Academic motivation research tends to ask why people are motivated — the underlying psychological needs. FACES deliberately sidesteps the why and focuses on the how — the evaluation signal hierarchy, not the need being served. That’s a meaningful distinction and arguably more actionable.
The academic literature has named differences in evaluation style from many directions — uncertainty tolerance, temporal discounting, social information processing, identity-based motivation. But it hasn’t unified them into a single practical framework aimed at the evaluation moment specifically. That is the space FACES occupies.

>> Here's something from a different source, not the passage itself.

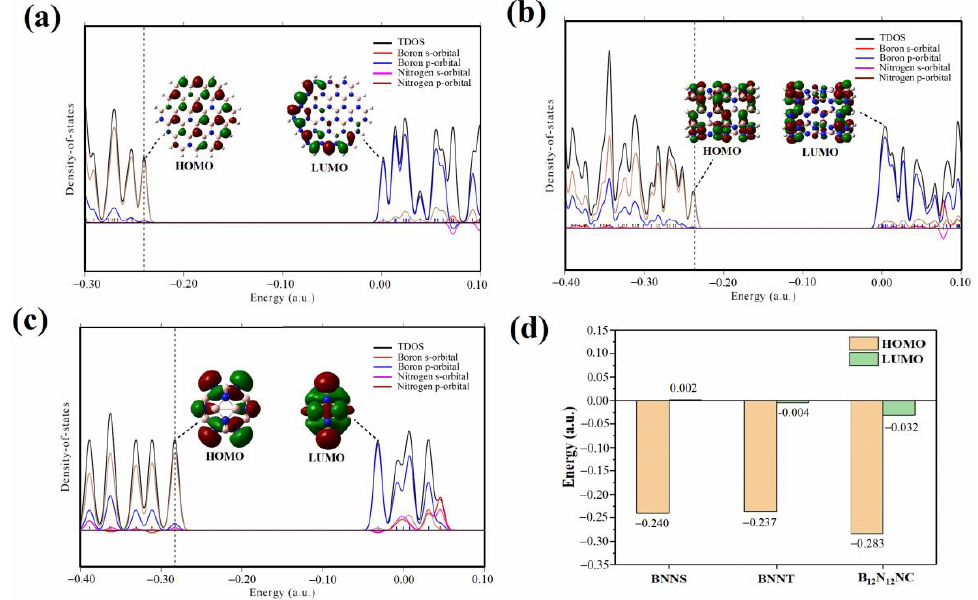
Figure 9. Density of state (DOS) plots of BNNS ( a ), BNNT ( b ), and BNNC ( c ) and their corresponding frontier molecular orbitals; ( d ) is the energy histogram of the HOMO orbitals and the LUMO orbitals of the three BN nanomaterials.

FACES has been in practitioner development for five years, with the framework and question set undergoing iterative refinement throughout. It has now been completed by over 1,700 respondents across multiple cohorts, countries, and cultures, providing an early dataset meaningful enough to analyze — but not yet large enough or structured enough to constitute formal validation.
We state plainly what the data currently shows and what it doesn't. Early analysis reveals a stable five-profile structure across those 1,700+ completions, with consistent dominant-profile distributions and 100% profile stability among repeat takers. A formal validation study — including convergent validity testing against established instruments and test-retest reliability at scale — is on the active roadmap.
For now, treat it for what it is: five years of practitioner development, 1,700+ completions, and a framework precise enough that people keep sending it to the one person they most want to understand them.